━━ PASSAGE PROVIDED ━━

Of the hundreds of miles of Hall County roads, only 52.28 miles are unpaved.
Or, at least, those 52 miles are the ones Hall County maintains, usually with gravel.
Gravel or not, they’re still looked on and called “dirt roads.” Their number has decreased from more than 100 miles two decades ago, although new roads, often built by private businesses or individuals, crop up as the county’s population increases.
Even before motor vehicles appeared on roads in the early 1900s, people have cried for ways to combat the mud in the wet months and the dust in the dry ones. Most who live on dirt roads want them paved. Private roads are turned over to local government, which can pave them to certain standards and maintain them.
People living on unpaved roads often petition the county to take them over. It’s surprising then when people oppose the paving of dirt roads, though some residents don’t want to donate right-of-way or fear higher taxes and more traffic.

━━━
━━ EXTRACTED MATERIAL ━━

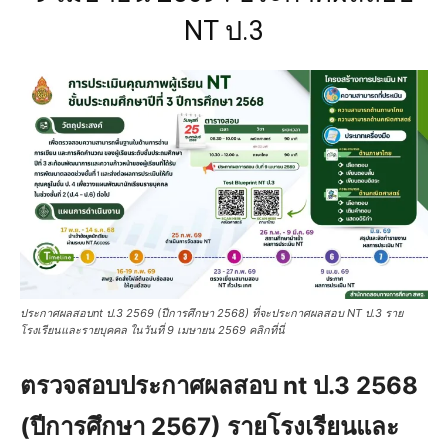
NT ป.3
ประกาศผลสอบnt ป.3 2569 (ปีการศึกษา 2568) ที่จะประกาศผลสอบ NT ป.3 ราย
โรงเรียนและรายบุคคล ในวันที่ 9 เมษายน 2569 คลิกที่นี่
ตรวจสอบประกาศผลสอบ nt ป.3 2568
(ปีการศึกษา 2567) รายโรงเรียนและ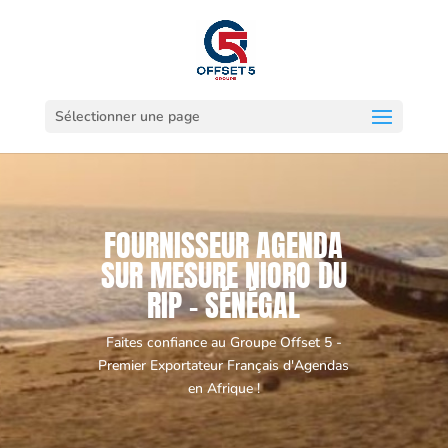
Sélectionner une page
FOURNISSEUR AGENDA
SUR MESURE NIORO DU
RIP - SÉNÉGAL
Faites confiance au Groupe Offset 5 -
Premier Exportateur Français d'Agendas
en Afrique !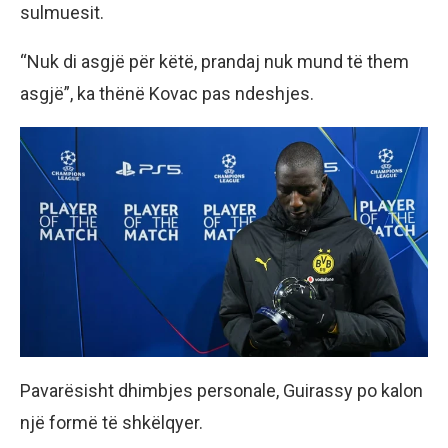
sulmuesit.
“Nuk di asgjë për këtë, prandaj nuk mund të them
asgjë”, ka thënë Kovac pas ndeshjes.
Pavarësisht dhimbjes personale, Guirassy po kalon
një formë të shkëlqyer.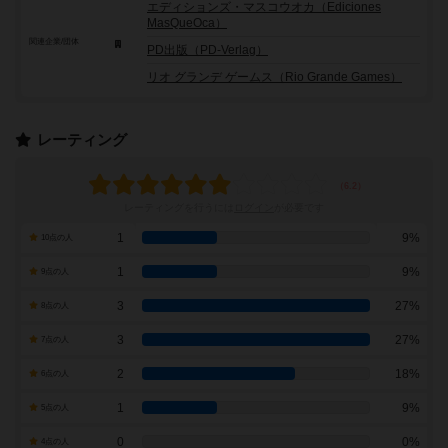
エディションズ・マスコウオカ（Ediciones
MasQueOca）
関連企業/団体
PD出版（PD-Verlag）
リオ グランデ ゲームス（Rio Grande Games）
レーティング
レーティングを行うには
ログイン
が必要です
1
9%
10点の人
1
9%
9点の人
3
27%
8点の人
3
27%
7点の人
2
18%
6点の人
1
9%
5点の人
0
0%
4点の人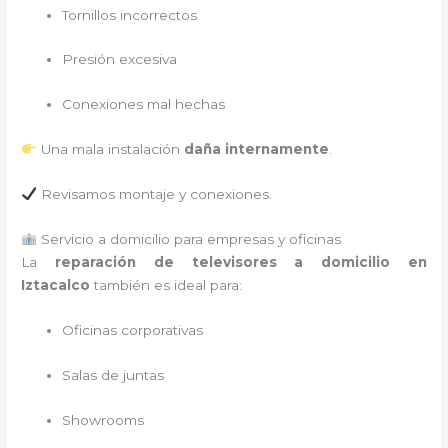
Tornillos incorrectos
Presión excesiva
Conexiones mal hechas
Una mala instalación
daña internamente
.
Revisamos montaje y conexiones.
Servicio a domicilio para empresas y oficinas
La
reparación de televisores a domicilio en
Iztacalco
también es ideal para:
Oficinas corporativas
Salas de juntas
Showrooms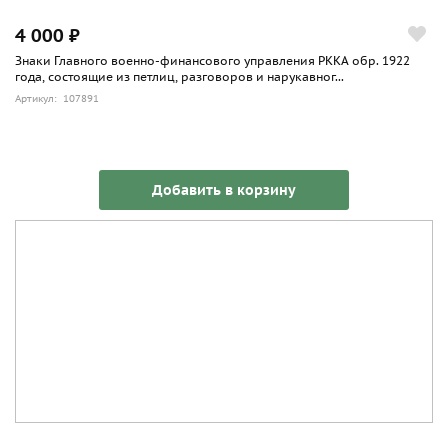
4 000 ₽
Знаки Главного военно-финансового управления РККА обр. 1922
года, состоящие из петлиц, разговоров и нарукавног...
Артикул: 107891
Добавить в корзину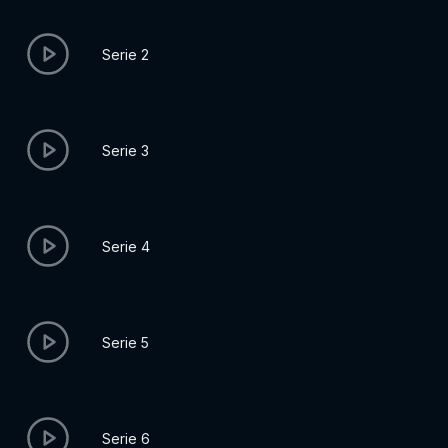
Serie 2
Serie 3
Serie 4
Serie 5
Serie 6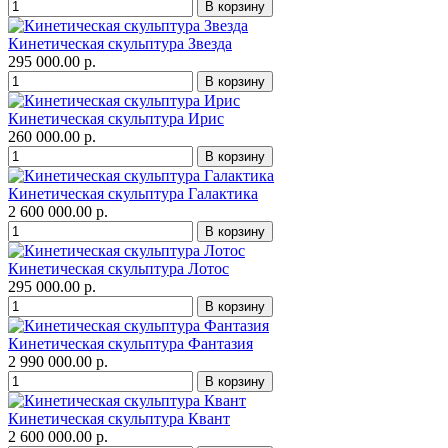
Кинетическая скульптура Звезда
295 000.00 р.
Кинетическая скульптура Ирис
260 000.00 р.
Кинетическая скульптура Галактика
2 600 000.00 р.
Кинетическая скульптура Лотос
295 000.00 р.
Кинетическая скульптура Фантазия
2 990 000.00 р.
Кинетическая скульптура Квант
2 600 000.00 р.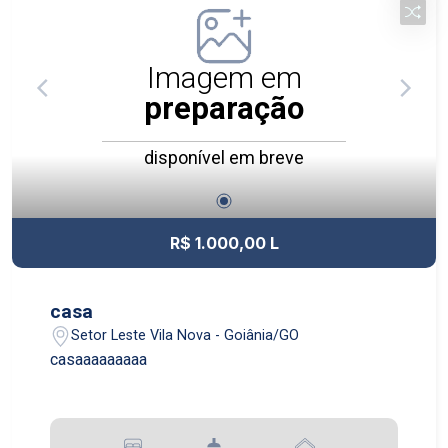
Imagem em
preparação
disponível em breve
R$ 1.000,00 L
casa
Setor Leste Vila Nova - Goiânia/GO
casaaaaaaaaa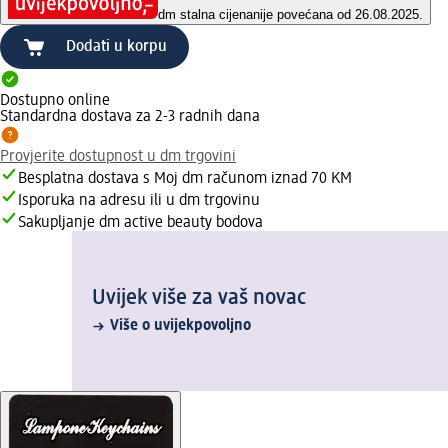
dm stalna cijena
nije povećana od 26.08.2025.
Dodati u korpu
Dostupno online
Standardna dostava za 2-3 radnih dana
Provjerite dostupnost u dm trgovini
Besplatna dostava s Moj dm računom iznad 70 KM
Isporuka na adresu ili u dm trgovinu
Sakupljanje dm active beauty bodova
Uvijek više za vaš novac
Više o uvijekpovoljno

━━━

TASKS TO CARRY OUT
A – Reproduce the portion of the passage on Hall County roads that begins at the words "Gravel or not, they’re" and stops after the words "county’s population increases.".
B – According to the passage on Hall County roads, how many miles of unpaved road did the county have two decades ago?
The material is separate from the passage on Hall County roads.

ANSWERS TO THE PROBLEMS
A –
Gravel or not, they’re still looked on and called “dirt roads.” Their number has decreased from more than 100 miles two decades ago, although new roads, often built by private businesses or individuals, crop up as the county’s population increases.

B – More than 100 miles.